Indoor SfMLearner
PyTorch implementation of our ECCV2020 paper:
P2Net: Patch-match and Plane-regularization for Unsupervised Indoor Depth Estimation
Zehao Yu*, Lei Jin*, Shenghua Gao
(* Equal Contribution)
Getting Started
Installation
pip install -r requirements.txt
Then install pytorch with
conda install pytorch torchvision cudatoolkit=10.2 -c pytorch
Pytorch version >= 0.4.1 would work well.
Download pretrained model
Please download pretrained model from Onedrive and extract:
tar -xzvf ckpts.tar.gz
rm ckpts.tar.gz
Prediction on single image
Run the following command to predict on a single image:
python inference_single_image.py --image_path=/path/to/image
By default, the script saves the predicted depth to the same folder
Evaluation
Download testing data from Onedrive and put to ./data.
cd data
tar -xzvf nyu_test.tar.gz
tar -xzvf scannet_test.tar.gz
tar -xzvf scannet_pose.tar.gz
cd ../
NYUv2 Dpeth
CUDA_VISIBLE_DEVICES=1 python evaluation/nyuv2_eval_depth.py \
--data_path ./data \
--load_weights_folder ckpts/weights_5f \
--post_process
NYUv2 normal
CUDA_VISIBLE_DEVICES=1 python evaluation/nyuv2_eval_norm.py \
--data_path ./data \
--load_weights_folder ckpts/weights_5f \
# --post_process
ScanNet Depth
CUDA_VISIBLE_DEVICES=1 python evaluation/scannet_eval_depth.py \
--data_path ./data/scannet_test \
--load_weights_folder ckpts/weights_5f \
--post_process
ScanNet Pose
CUDA_VISIBLE_DEVICES=1 python evaluation/scannet_eval_pose.py \
--data_path ./data/scannet_pose \
--load_weights_folder ckpts/weights_5f \
--frame_ids 0 1
Training
First download NYU Depth V2 on the official website and unzip the raw data to DATA_PATH.
Extract Superpixel
Run the following command to extract superpixel:
python extract_superpixel.py --data_path DATA_PATH --output_dir ./data/segments
3-frames
Run the following command to train our network:
CUDA_VISIBLE_DEVICES=1 python train_geo.py \
--model_name 3frames \
--data_path DATA_PATH \
--val_path ./data \
--segment_path ./data/segments \
--log_dir ./logs \
--lambda_planar_reg 0.05 \
--batch_size 12 \
--scales 0 \
--frame_ids_to_train 0 -1 1
5-frames
Using the pretrained model from 3-frames setting gives better results.

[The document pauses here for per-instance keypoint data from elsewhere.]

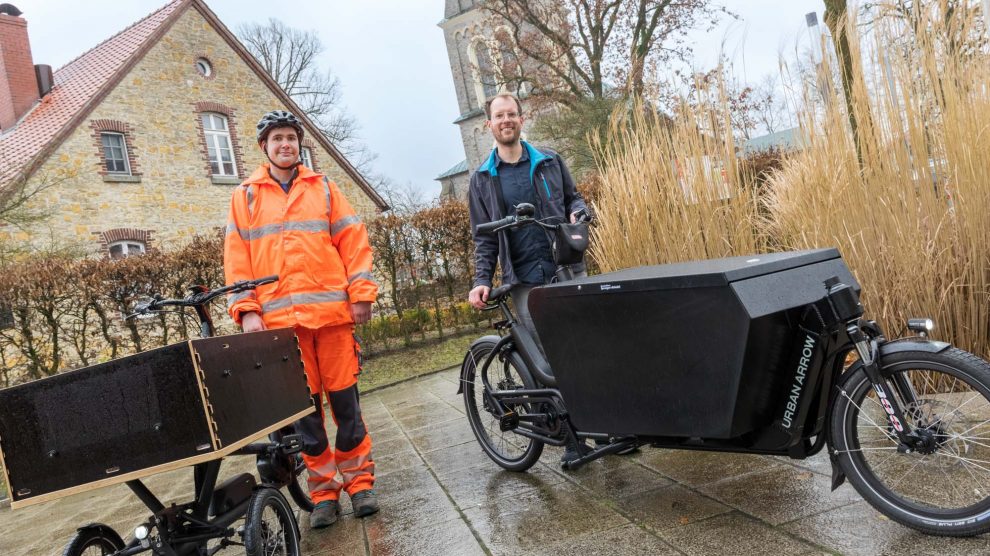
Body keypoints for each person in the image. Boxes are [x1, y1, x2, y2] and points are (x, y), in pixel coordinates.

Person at [224, 110, 379, 529]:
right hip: (282, 328)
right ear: (265, 147)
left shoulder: (324, 188)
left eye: (291, 137)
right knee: (307, 418)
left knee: (347, 406)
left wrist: (361, 293)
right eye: (277, 139)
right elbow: (237, 258)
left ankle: (360, 483)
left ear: (299, 144)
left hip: (331, 319)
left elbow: (353, 240)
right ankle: (324, 492)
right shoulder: (246, 197)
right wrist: (248, 310)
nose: (285, 144)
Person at [466, 93, 590, 462]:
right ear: (489, 124)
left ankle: (604, 427)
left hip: (565, 267)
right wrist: (481, 278)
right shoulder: (482, 179)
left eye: (511, 114)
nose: (506, 120)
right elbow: (484, 236)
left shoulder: (550, 160)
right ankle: (571, 440)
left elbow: (574, 199)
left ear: (522, 119)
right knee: (550, 360)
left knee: (585, 348)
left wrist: (579, 213)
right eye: (498, 116)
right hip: (524, 278)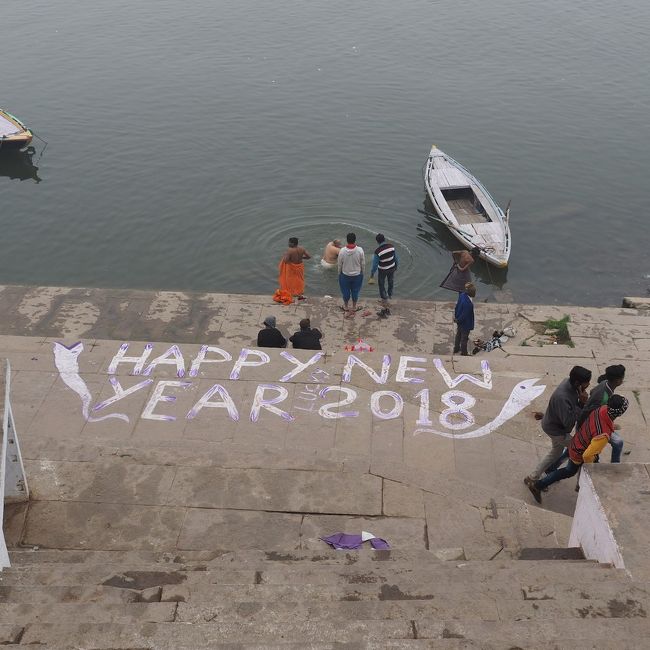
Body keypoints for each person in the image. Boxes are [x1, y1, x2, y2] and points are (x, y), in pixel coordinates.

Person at [526, 395, 629, 504]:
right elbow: (587, 455)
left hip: (578, 440)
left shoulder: (602, 409)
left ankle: (547, 474)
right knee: (568, 471)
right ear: (619, 413)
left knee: (567, 461)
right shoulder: (603, 435)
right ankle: (538, 485)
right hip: (580, 452)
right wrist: (590, 466)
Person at [524, 366, 591, 488]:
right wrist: (581, 403)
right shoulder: (563, 396)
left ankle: (533, 477)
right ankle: (539, 483)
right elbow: (568, 421)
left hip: (551, 423)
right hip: (556, 430)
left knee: (556, 452)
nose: (588, 385)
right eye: (586, 383)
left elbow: (561, 410)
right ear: (577, 382)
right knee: (578, 449)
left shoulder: (572, 385)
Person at [575, 364, 625, 463]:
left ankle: (614, 465)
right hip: (590, 426)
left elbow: (592, 391)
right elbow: (590, 414)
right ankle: (614, 466)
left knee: (618, 443)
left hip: (593, 423)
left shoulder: (605, 383)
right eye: (622, 377)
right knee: (617, 442)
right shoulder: (603, 397)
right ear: (617, 381)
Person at [337, 232, 365, 317]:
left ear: (347, 240)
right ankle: (354, 307)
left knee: (345, 292)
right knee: (355, 291)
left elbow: (339, 264)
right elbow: (363, 263)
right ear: (355, 240)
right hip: (357, 275)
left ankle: (345, 306)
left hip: (345, 275)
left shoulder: (342, 251)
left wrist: (339, 273)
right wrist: (362, 272)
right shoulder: (360, 250)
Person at [369, 233, 398, 306]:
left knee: (381, 284)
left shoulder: (378, 251)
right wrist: (396, 266)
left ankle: (384, 298)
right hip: (392, 268)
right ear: (384, 239)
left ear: (377, 241)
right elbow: (396, 258)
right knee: (390, 281)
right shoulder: (392, 247)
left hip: (382, 270)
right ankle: (390, 295)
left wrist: (372, 275)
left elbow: (375, 265)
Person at [453, 282, 476, 355]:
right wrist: (458, 320)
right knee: (464, 339)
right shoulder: (468, 304)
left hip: (459, 320)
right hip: (465, 323)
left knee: (458, 335)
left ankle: (456, 349)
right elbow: (464, 315)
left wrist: (456, 318)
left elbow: (457, 306)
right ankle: (464, 353)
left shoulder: (462, 295)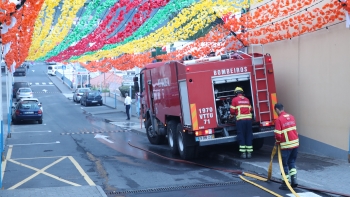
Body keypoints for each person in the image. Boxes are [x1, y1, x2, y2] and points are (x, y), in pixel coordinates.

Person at [274, 103, 299, 190]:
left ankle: (285, 183)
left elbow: (278, 135)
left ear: (277, 109)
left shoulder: (279, 120)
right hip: (295, 144)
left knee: (284, 164)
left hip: (286, 146)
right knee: (291, 162)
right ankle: (294, 181)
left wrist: (277, 142)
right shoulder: (291, 117)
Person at [230, 87, 253, 159]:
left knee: (241, 135)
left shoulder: (235, 100)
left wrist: (231, 116)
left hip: (241, 121)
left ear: (236, 93)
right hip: (249, 121)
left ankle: (243, 153)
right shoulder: (247, 99)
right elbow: (251, 109)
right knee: (249, 135)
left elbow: (232, 111)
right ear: (242, 93)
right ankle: (249, 153)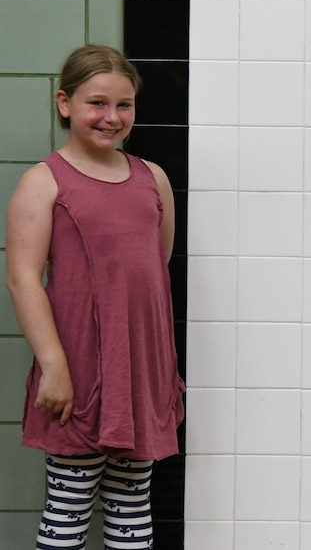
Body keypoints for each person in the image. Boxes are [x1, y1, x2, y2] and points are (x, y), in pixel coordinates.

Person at [5, 45, 185, 550]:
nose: (112, 117)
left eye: (124, 105)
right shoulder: (43, 182)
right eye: (97, 103)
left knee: (133, 506)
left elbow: (154, 265)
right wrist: (55, 366)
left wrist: (158, 370)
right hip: (78, 368)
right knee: (69, 503)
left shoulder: (154, 179)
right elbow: (22, 278)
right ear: (65, 103)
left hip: (141, 368)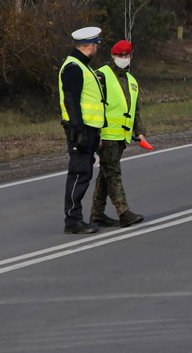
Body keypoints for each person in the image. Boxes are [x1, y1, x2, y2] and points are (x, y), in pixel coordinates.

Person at [91, 40, 146, 228]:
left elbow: (135, 110)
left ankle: (97, 214)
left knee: (105, 174)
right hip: (105, 135)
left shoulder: (132, 81)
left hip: (121, 136)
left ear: (131, 56)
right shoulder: (101, 76)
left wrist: (140, 132)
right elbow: (93, 106)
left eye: (126, 55)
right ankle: (124, 212)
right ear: (113, 56)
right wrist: (95, 134)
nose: (123, 59)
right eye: (120, 55)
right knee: (113, 172)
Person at [58, 26, 106, 234]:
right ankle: (72, 220)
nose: (97, 48)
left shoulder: (83, 67)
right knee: (78, 173)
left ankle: (76, 218)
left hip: (89, 130)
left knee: (84, 173)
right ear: (90, 46)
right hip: (80, 130)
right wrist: (79, 131)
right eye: (96, 44)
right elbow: (71, 101)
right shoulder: (73, 67)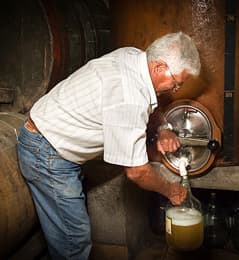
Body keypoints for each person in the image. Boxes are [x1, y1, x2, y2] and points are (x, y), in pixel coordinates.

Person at [17, 31, 201, 259]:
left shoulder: (134, 57)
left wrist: (163, 128)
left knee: (64, 234)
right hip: (47, 153)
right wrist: (171, 190)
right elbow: (137, 172)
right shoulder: (129, 97)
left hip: (52, 141)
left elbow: (149, 99)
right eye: (175, 83)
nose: (175, 90)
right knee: (74, 240)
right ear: (159, 67)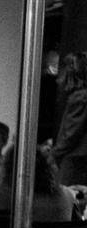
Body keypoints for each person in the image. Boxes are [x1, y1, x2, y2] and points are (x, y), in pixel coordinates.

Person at [52, 51, 87, 186]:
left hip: (74, 158)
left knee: (70, 199)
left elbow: (71, 133)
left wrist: (54, 153)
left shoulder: (79, 97)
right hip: (81, 157)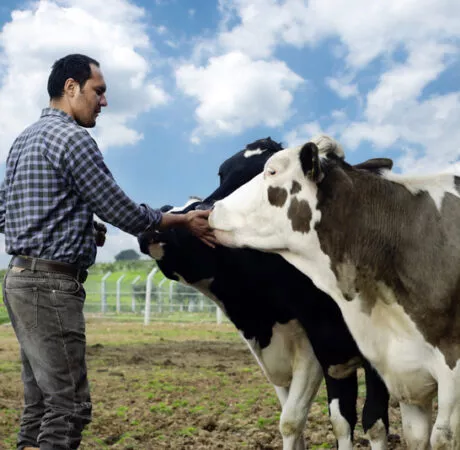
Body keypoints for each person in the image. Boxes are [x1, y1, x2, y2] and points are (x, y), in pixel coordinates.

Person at [0, 53, 216, 450]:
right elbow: (123, 211)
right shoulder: (74, 139)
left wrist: (79, 226)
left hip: (19, 281)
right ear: (71, 88)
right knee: (68, 407)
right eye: (98, 91)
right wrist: (182, 221)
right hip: (50, 286)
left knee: (40, 406)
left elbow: (5, 212)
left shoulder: (22, 141)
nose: (104, 101)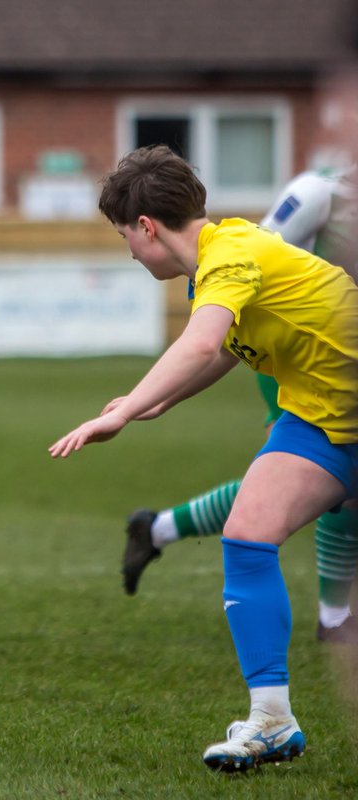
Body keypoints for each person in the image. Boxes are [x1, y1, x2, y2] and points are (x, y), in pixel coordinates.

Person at [50, 145, 358, 773]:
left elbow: (200, 342)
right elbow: (222, 350)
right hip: (324, 418)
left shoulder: (232, 255)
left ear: (146, 227)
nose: (130, 253)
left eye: (124, 238)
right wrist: (158, 404)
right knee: (247, 535)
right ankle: (272, 722)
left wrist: (126, 408)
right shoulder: (213, 266)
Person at [121, 165, 358, 644]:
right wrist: (141, 403)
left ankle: (159, 528)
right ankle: (334, 619)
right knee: (301, 477)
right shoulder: (319, 191)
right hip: (294, 348)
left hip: (329, 349)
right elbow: (251, 262)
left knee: (312, 483)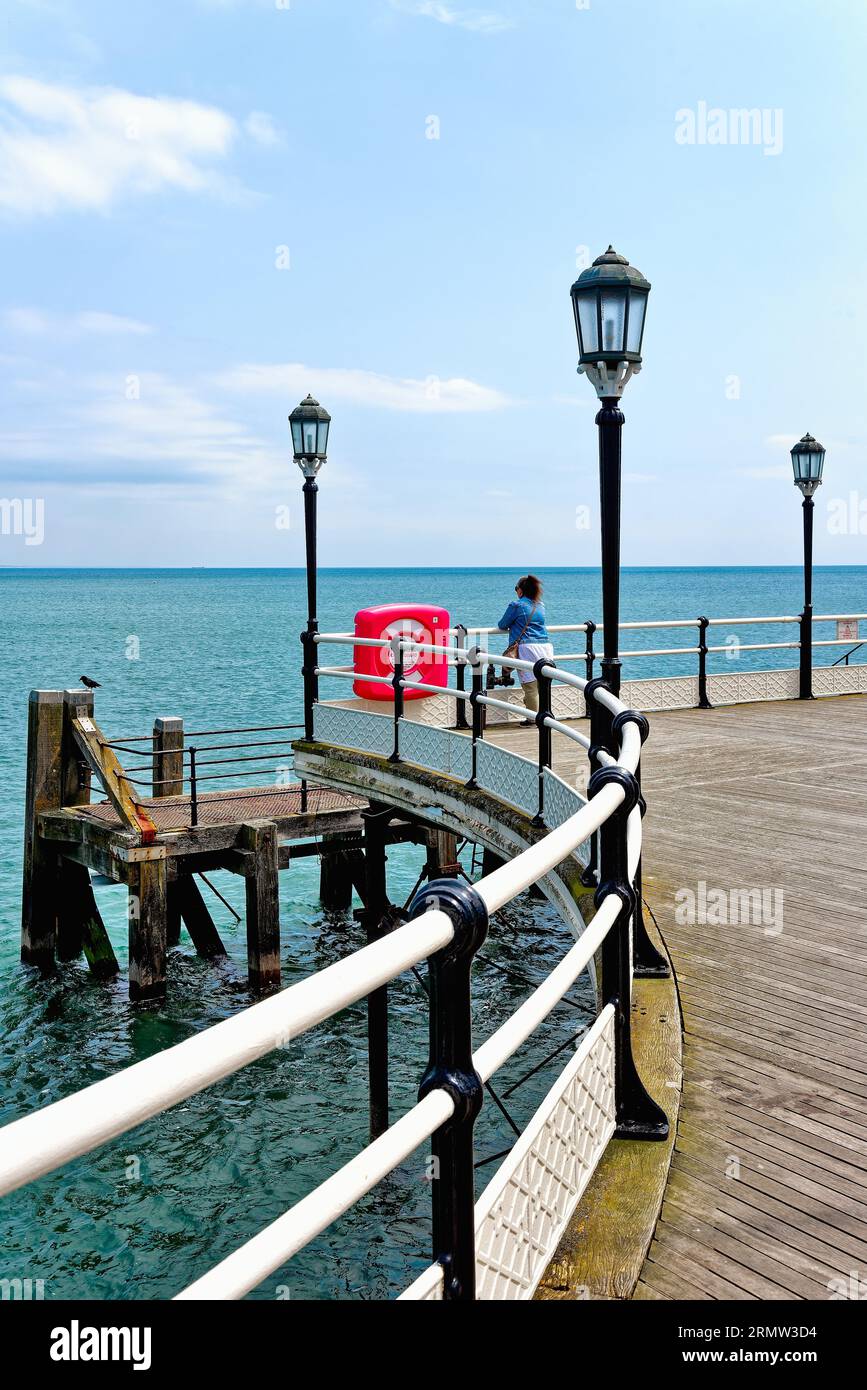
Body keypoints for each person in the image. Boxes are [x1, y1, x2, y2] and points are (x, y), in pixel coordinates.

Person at [497, 575, 554, 718]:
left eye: (516, 589)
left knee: (530, 686)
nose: (516, 591)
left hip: (527, 648)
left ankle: (532, 719)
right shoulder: (540, 606)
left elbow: (502, 624)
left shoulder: (517, 605)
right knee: (542, 684)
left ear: (521, 590)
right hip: (545, 646)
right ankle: (544, 715)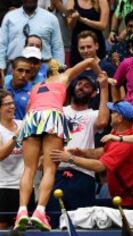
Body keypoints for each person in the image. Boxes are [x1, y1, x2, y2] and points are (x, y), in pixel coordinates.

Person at [14, 57, 103, 231]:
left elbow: (27, 112)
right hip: (52, 116)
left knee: (29, 169)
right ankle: (40, 211)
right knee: (49, 169)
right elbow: (90, 60)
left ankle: (22, 211)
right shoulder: (64, 76)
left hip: (32, 118)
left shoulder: (34, 88)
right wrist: (100, 75)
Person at [51, 100, 133, 210]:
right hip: (123, 195)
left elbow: (100, 166)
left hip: (132, 200)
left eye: (113, 112)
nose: (110, 115)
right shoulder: (121, 132)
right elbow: (105, 151)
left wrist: (69, 158)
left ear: (120, 118)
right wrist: (84, 153)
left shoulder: (124, 144)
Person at [46, 73, 109, 228]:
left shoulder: (93, 114)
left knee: (82, 225)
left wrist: (105, 88)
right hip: (57, 173)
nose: (81, 87)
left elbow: (102, 122)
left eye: (87, 85)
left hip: (83, 175)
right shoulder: (60, 110)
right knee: (53, 223)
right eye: (79, 83)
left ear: (94, 93)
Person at [0, 90, 34, 230]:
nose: (12, 107)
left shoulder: (23, 124)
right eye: (7, 104)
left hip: (26, 186)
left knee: (26, 229)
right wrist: (16, 136)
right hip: (3, 186)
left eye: (12, 103)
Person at [0, 0, 64, 71]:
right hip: (14, 69)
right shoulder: (9, 17)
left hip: (43, 69)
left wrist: (59, 70)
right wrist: (1, 69)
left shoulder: (51, 19)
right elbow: (2, 46)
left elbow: (57, 47)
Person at [66, 0, 109, 66]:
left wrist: (83, 20)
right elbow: (70, 26)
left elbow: (103, 25)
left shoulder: (101, 1)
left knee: (100, 70)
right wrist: (74, 18)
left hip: (96, 44)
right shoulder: (71, 1)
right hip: (79, 44)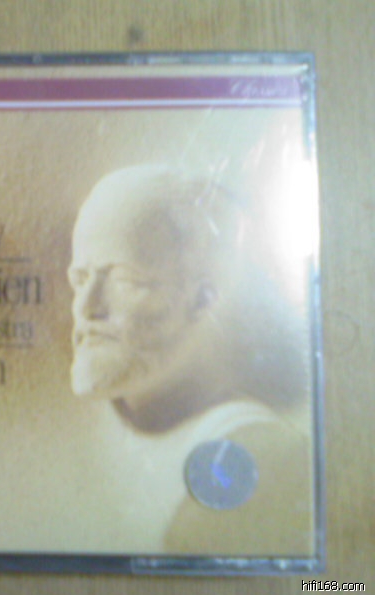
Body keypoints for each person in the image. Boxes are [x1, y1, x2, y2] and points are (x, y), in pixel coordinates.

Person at [68, 164, 314, 554]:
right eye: (80, 279)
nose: (86, 308)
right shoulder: (93, 442)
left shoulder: (261, 454)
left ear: (202, 299)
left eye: (125, 280)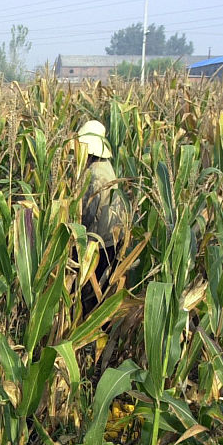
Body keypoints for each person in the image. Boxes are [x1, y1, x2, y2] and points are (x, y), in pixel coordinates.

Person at [76, 120, 120, 316]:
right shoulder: (106, 166)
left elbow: (87, 214)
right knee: (103, 289)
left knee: (92, 295)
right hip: (112, 239)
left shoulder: (94, 174)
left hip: (99, 243)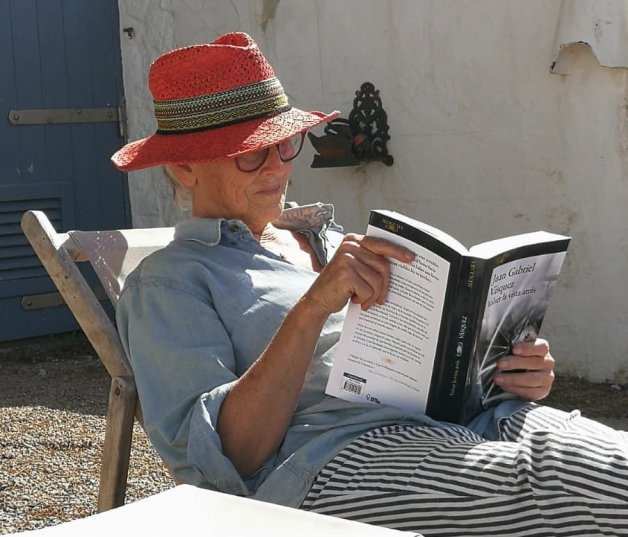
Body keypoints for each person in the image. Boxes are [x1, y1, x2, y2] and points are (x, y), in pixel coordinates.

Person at [111, 32, 628, 536]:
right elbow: (230, 459)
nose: (277, 167)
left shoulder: (327, 237)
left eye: (285, 143)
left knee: (610, 462)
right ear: (183, 167)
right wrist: (314, 307)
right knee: (572, 486)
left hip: (463, 420)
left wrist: (508, 370)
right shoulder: (168, 284)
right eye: (251, 153)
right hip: (332, 456)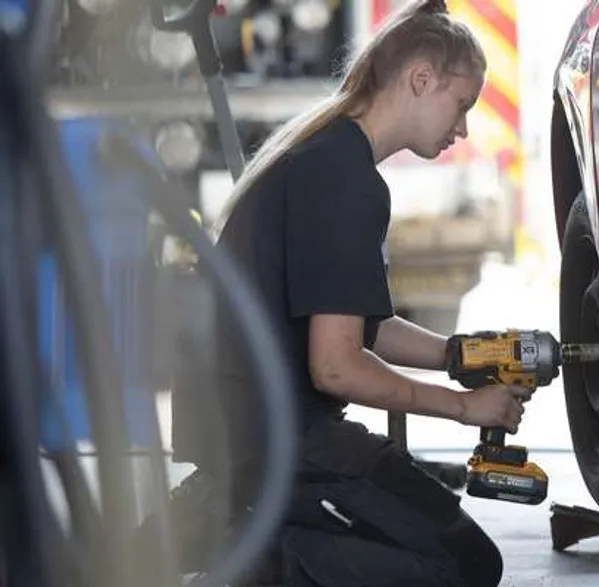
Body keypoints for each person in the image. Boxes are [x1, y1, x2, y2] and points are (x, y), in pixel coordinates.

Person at [197, 1, 528, 585]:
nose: (464, 128)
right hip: (284, 443)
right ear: (421, 79)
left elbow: (362, 325)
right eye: (462, 105)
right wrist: (462, 408)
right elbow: (337, 368)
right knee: (461, 564)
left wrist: (460, 356)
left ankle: (251, 533)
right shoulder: (346, 180)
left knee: (461, 552)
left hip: (256, 430)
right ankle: (257, 565)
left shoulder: (331, 156)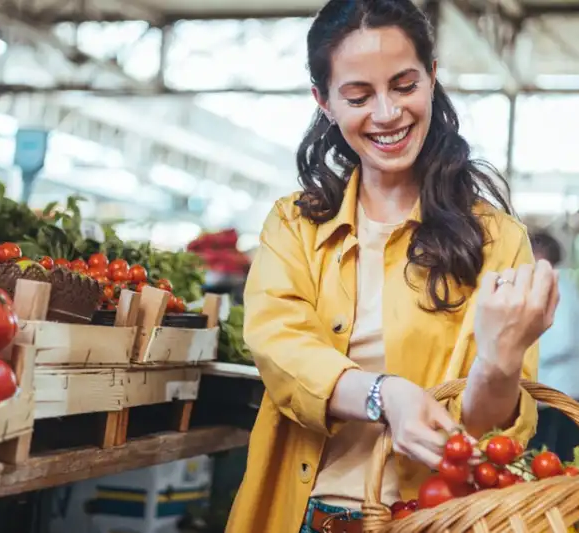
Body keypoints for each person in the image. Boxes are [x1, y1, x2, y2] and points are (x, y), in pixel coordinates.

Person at [225, 1, 560, 531]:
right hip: (307, 516)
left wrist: (500, 360)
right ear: (325, 102)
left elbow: (486, 434)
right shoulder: (293, 226)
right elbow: (279, 346)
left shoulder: (497, 240)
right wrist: (384, 395)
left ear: (431, 77)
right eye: (359, 96)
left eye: (404, 86)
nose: (386, 114)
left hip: (432, 518)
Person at [525, 232, 579, 462]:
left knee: (549, 455)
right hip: (556, 386)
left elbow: (563, 340)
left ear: (541, 255)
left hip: (557, 387)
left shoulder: (560, 286)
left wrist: (523, 352)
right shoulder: (562, 284)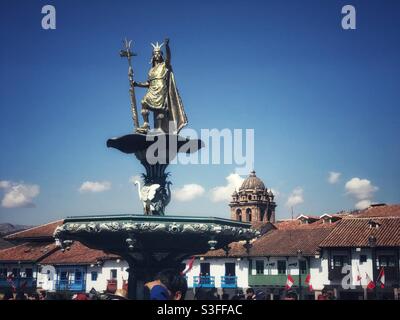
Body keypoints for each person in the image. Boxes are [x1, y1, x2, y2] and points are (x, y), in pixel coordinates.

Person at [133, 38, 187, 134]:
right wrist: (137, 84)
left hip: (161, 89)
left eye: (159, 53)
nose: (157, 55)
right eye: (155, 54)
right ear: (153, 56)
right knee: (143, 102)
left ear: (161, 55)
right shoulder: (151, 70)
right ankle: (146, 124)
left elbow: (169, 57)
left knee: (160, 109)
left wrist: (167, 46)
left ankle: (160, 128)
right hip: (152, 89)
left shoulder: (164, 65)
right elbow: (148, 84)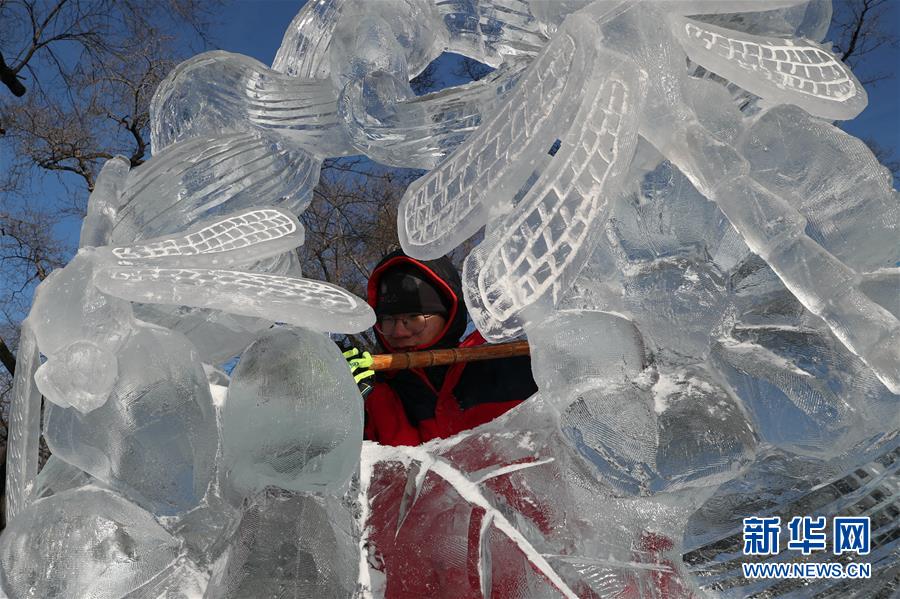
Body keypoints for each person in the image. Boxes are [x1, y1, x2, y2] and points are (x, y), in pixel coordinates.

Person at [345, 250, 537, 446]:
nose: (399, 332)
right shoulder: (374, 389)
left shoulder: (513, 366)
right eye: (388, 320)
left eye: (414, 317)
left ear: (448, 316)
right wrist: (345, 403)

CUDA_VISIBLE_DEVICES=1 python train_geo.py \
--model_name 5frames \
--data_path DATA_PATH \
--val_path ./data \
--segment_path ./data/segments \
--log_dir ./logs \
--lambda_planar_reg 0.05 \
--batch_size 12 \
--scales 0 \
--load_weights_folder FOLDER_OF_3FRAMES_MODEL \
--frame_ids_to_train 0 -2 -1 1 2
Acknowledgements
This project is built upon Monodepth2. We thank authors of Monodepth2 for their great work and repo.
License
TBD
Citation
Please cite our paper for any purpose of usage.
@inproceedings{IndoorSfMLearner,
author = {Zehao Yu and Lei Jin and Shenghua Gao},
title = {P$^{2}$Net: Patch-match and Plane-regularization for Unsupervised Indoor Depth Estimation},
booktitle = {ECCV},
year = {2020}
}